WHAT THE EXERCISE ASKS → Repeat exactly, and only, the lines of the entries below from the one with "<!-- minor casing -->" through the one with "<!-- north arrow -->", both ends included.

Saved data entries →
··········

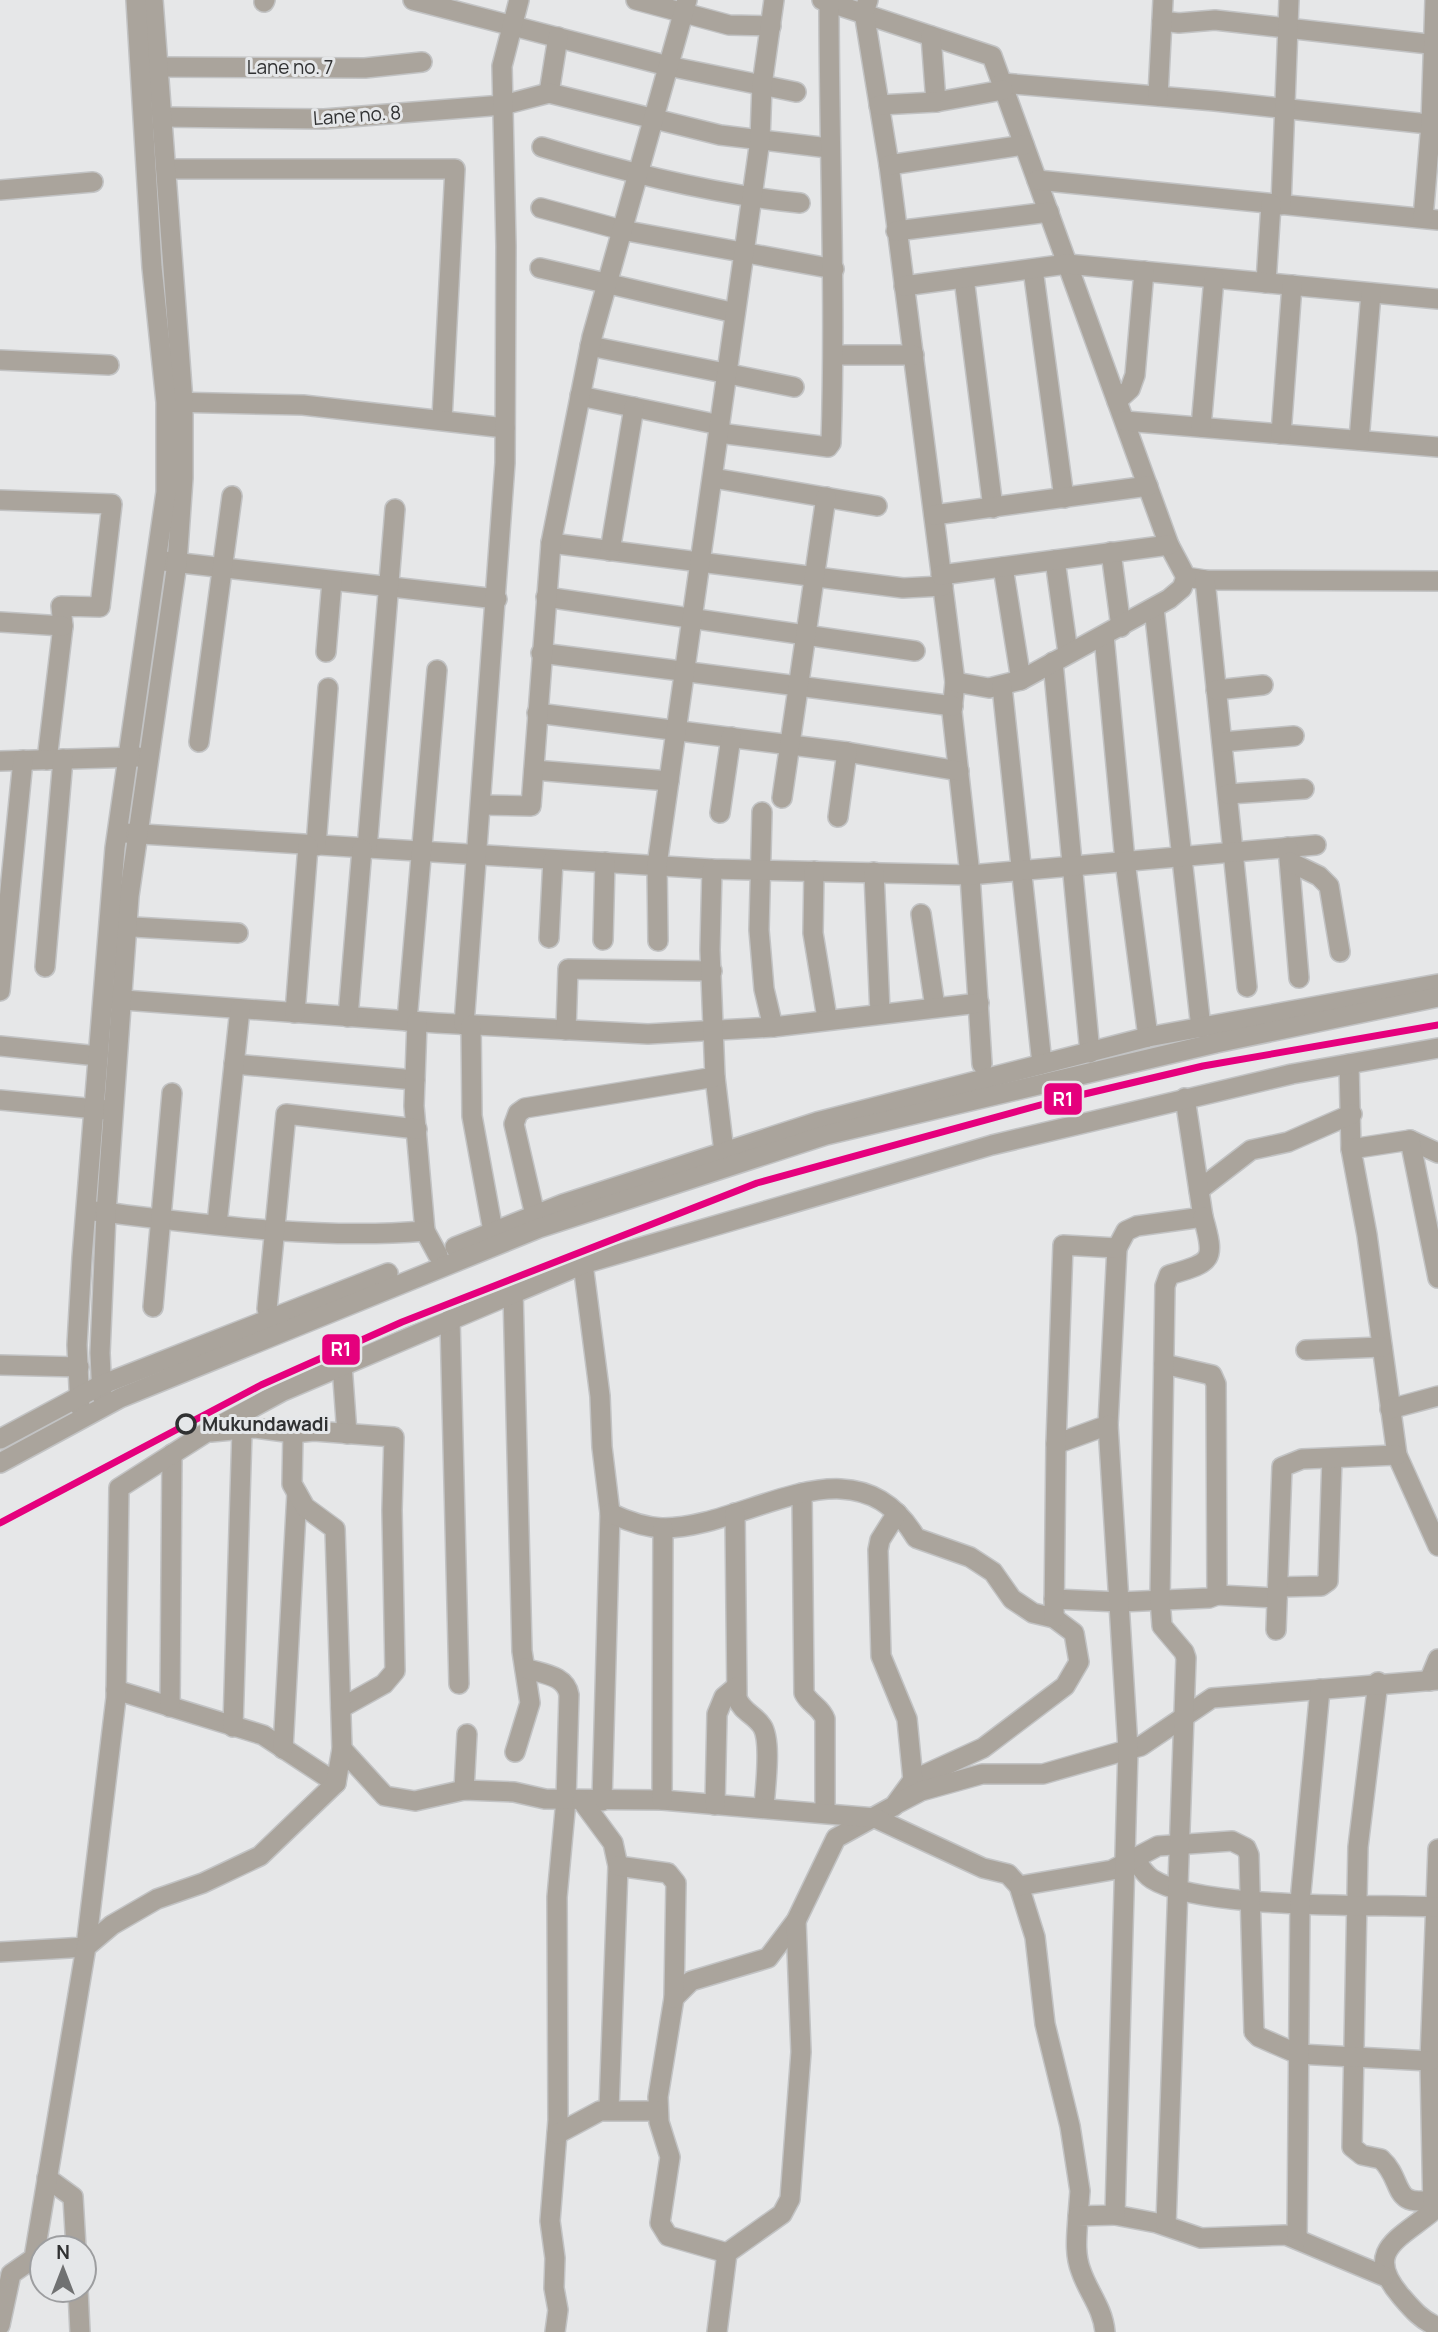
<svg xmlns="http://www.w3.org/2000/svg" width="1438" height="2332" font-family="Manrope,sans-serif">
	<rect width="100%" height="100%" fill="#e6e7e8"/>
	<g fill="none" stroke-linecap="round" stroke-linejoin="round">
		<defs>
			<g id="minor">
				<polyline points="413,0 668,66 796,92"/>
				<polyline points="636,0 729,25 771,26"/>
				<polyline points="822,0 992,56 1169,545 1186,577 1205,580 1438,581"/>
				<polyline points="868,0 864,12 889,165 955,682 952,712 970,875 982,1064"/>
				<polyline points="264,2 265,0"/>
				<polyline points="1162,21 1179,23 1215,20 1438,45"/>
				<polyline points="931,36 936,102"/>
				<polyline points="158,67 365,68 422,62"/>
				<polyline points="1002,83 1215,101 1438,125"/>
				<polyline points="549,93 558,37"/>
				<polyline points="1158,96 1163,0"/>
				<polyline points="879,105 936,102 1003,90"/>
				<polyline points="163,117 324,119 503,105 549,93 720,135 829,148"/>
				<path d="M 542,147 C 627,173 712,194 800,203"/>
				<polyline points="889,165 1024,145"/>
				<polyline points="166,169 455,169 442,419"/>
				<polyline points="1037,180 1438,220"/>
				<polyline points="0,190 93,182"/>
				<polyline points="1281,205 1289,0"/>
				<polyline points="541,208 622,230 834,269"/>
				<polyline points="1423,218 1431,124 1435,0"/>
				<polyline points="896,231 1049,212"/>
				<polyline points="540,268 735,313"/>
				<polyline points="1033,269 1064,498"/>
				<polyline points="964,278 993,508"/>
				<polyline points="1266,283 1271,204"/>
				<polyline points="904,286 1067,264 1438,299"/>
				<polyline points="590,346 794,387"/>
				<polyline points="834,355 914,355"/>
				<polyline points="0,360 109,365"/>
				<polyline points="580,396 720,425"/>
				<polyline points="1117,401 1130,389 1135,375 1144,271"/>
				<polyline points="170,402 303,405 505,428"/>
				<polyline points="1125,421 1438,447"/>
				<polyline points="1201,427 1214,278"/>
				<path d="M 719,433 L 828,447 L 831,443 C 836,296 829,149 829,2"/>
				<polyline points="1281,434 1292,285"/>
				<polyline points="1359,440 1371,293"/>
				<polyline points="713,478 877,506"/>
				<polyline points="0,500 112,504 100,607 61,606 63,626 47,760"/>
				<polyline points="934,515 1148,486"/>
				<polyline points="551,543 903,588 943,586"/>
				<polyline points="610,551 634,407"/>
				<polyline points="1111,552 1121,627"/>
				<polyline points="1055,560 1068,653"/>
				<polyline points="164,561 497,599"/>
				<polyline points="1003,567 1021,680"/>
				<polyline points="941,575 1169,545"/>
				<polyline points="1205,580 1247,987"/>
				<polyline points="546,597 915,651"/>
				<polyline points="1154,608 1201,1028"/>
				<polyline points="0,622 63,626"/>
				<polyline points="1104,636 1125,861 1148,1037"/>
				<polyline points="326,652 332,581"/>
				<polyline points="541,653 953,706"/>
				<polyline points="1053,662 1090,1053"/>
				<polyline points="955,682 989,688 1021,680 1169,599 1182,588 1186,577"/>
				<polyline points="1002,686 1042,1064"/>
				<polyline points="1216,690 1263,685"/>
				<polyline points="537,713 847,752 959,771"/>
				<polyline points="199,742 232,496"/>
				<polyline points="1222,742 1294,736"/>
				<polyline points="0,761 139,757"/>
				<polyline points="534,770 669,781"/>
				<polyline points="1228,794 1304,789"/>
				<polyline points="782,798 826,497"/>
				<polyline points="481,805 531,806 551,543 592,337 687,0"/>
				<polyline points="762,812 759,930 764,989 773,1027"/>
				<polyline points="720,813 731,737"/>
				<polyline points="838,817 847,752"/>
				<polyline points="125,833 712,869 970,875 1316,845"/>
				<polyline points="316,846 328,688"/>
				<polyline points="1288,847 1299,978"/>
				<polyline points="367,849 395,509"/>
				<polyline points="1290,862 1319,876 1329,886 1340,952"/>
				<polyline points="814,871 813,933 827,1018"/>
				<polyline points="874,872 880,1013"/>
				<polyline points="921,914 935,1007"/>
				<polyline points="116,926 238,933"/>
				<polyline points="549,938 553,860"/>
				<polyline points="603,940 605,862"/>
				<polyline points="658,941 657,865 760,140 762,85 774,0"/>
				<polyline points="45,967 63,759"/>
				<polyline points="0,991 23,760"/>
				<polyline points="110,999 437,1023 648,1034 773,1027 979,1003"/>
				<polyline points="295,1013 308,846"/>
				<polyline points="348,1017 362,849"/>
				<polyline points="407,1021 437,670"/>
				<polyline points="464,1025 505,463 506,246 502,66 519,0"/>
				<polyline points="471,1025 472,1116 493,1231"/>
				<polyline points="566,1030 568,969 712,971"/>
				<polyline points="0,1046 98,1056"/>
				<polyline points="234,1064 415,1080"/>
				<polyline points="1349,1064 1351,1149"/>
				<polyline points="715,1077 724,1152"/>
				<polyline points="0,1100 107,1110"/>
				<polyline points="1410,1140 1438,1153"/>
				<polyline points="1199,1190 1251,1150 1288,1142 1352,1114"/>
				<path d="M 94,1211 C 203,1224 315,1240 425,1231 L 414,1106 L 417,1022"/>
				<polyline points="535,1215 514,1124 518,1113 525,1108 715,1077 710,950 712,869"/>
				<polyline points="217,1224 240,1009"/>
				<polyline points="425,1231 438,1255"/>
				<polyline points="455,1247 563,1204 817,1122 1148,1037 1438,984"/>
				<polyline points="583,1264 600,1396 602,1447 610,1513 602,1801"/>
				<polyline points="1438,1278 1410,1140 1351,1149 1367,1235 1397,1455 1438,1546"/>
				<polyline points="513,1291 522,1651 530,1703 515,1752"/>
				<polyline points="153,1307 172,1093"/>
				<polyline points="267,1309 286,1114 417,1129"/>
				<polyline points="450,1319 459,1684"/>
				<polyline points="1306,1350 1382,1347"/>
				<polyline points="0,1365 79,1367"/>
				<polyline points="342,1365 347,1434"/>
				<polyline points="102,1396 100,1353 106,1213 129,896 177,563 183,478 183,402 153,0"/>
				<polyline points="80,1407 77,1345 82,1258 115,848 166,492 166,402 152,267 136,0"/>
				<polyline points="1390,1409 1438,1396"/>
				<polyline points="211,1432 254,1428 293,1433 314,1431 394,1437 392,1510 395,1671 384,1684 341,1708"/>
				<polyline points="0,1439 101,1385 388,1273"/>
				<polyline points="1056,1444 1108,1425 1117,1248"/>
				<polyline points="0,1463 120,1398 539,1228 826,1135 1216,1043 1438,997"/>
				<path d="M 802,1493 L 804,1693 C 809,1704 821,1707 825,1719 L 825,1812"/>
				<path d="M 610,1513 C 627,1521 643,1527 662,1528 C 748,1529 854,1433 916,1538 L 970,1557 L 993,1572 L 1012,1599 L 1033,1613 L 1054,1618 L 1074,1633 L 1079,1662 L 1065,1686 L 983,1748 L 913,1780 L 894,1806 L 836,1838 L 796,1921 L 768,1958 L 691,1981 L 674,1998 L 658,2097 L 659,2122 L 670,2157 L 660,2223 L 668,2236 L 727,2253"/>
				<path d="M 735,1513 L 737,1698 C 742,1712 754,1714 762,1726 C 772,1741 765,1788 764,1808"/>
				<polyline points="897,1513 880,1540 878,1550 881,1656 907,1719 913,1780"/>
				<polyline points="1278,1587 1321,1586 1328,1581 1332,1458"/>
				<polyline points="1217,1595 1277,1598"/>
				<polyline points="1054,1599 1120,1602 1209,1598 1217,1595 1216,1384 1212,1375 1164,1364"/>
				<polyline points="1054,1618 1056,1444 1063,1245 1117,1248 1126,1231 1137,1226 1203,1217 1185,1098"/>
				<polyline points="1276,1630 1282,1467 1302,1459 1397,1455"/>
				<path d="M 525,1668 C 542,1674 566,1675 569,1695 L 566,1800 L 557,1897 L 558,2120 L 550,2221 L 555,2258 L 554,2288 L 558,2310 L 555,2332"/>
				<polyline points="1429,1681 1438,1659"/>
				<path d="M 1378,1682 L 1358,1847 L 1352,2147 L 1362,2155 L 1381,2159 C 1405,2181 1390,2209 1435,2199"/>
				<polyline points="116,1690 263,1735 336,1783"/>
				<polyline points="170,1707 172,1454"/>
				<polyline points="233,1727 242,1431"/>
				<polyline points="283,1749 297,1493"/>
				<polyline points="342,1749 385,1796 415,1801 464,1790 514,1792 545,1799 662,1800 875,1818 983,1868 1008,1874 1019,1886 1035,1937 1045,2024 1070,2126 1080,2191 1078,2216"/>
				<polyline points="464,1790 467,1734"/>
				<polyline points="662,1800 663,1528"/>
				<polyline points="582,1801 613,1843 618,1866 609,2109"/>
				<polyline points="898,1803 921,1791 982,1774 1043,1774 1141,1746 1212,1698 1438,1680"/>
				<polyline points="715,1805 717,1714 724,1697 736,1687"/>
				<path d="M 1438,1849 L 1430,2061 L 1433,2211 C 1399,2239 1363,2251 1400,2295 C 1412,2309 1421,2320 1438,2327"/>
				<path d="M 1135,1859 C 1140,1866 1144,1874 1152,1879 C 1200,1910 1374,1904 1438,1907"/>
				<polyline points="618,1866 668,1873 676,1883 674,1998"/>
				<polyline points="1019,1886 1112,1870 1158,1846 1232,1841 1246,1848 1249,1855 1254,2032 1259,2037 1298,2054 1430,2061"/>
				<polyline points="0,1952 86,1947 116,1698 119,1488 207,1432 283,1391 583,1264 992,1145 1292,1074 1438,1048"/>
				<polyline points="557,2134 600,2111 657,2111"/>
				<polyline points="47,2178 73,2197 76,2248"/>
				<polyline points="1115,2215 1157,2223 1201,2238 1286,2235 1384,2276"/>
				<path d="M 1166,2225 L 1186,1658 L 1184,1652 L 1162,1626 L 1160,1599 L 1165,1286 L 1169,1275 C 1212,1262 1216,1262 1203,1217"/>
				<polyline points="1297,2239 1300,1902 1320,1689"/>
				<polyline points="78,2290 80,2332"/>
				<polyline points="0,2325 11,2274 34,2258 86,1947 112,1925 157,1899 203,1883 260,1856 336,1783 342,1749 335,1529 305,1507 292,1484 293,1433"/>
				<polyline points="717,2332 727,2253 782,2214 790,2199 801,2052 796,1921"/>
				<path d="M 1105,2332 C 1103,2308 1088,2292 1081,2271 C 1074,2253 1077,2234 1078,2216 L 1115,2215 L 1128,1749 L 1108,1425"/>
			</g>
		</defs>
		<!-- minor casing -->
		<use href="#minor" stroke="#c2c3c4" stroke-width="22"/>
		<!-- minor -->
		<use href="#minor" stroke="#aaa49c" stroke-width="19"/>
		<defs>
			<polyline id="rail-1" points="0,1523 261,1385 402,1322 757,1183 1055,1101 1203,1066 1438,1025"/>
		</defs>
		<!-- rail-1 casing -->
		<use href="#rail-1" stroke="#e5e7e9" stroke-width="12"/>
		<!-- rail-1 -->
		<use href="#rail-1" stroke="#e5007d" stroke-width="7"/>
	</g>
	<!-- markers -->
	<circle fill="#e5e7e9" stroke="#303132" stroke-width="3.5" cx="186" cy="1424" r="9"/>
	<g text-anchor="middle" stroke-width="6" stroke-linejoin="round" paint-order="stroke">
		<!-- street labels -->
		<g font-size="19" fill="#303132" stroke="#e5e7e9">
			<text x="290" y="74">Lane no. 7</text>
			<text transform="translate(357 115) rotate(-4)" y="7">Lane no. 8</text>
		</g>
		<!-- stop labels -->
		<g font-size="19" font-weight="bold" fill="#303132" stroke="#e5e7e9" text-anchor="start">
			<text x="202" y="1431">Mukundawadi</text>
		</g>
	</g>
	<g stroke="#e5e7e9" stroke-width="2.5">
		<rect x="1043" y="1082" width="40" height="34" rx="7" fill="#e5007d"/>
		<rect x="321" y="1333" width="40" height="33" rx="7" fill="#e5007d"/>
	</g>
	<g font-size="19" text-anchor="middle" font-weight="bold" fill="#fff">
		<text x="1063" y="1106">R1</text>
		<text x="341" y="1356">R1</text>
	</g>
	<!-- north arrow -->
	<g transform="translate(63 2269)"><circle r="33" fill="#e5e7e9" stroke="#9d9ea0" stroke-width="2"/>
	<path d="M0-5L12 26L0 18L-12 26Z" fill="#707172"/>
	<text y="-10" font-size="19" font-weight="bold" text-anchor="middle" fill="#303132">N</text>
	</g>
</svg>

··········

TASK OUTPUT →
		<!-- minor casing -->
		<use href="#minor" stroke="#c2c3c4" stroke-width="22"/>
		<!-- minor -->
		<use href="#minor" stroke="#aaa49c" stroke-width="19"/>
		<defs>
			<polyline id="rail-1" points="0,1523 261,1385 402,1322 757,1183 1055,1101 1203,1066 1438,1025"/>
		</defs>
		<!-- rail-1 casing -->
		<use href="#rail-1" stroke="#e5e7e9" stroke-width="12"/>
		<!-- rail-1 -->
		<use href="#rail-1" stroke="#e5007d" stroke-width="7"/>
	</g>
	<!-- markers -->
	<circle fill="#e5e7e9" stroke="#303132" stroke-width="3.5" cx="186" cy="1424" r="9"/>
	<g text-anchor="middle" stroke-width="6" stroke-linejoin="round" paint-order="stroke">
		<!-- street labels -->
		<g font-size="19" fill="#303132" stroke="#e5e7e9">
			<text x="290" y="74">Lane no. 7</text>
			<text transform="translate(357 115) rotate(-4)" y="7">Lane no. 8</text>
		</g>
		<!-- stop labels -->
		<g font-size="19" font-weight="bold" fill="#303132" stroke="#e5e7e9" text-anchor="start">
			<text x="202" y="1431">Mukundawadi</text>
		</g>
	</g>
	<g stroke="#e5e7e9" stroke-width="2.5">
		<rect x="1043" y="1082" width="40" height="34" rx="7" fill="#e5007d"/>
		<rect x="321" y="1333" width="40" height="33" rx="7" fill="#e5007d"/>
	</g>
	<g font-size="19" text-anchor="middle" font-weight="bold" fill="#fff">
		<text x="1063" y="1106">R1</text>
		<text x="341" y="1356">R1</text>
	</g>
	<!-- north arrow -->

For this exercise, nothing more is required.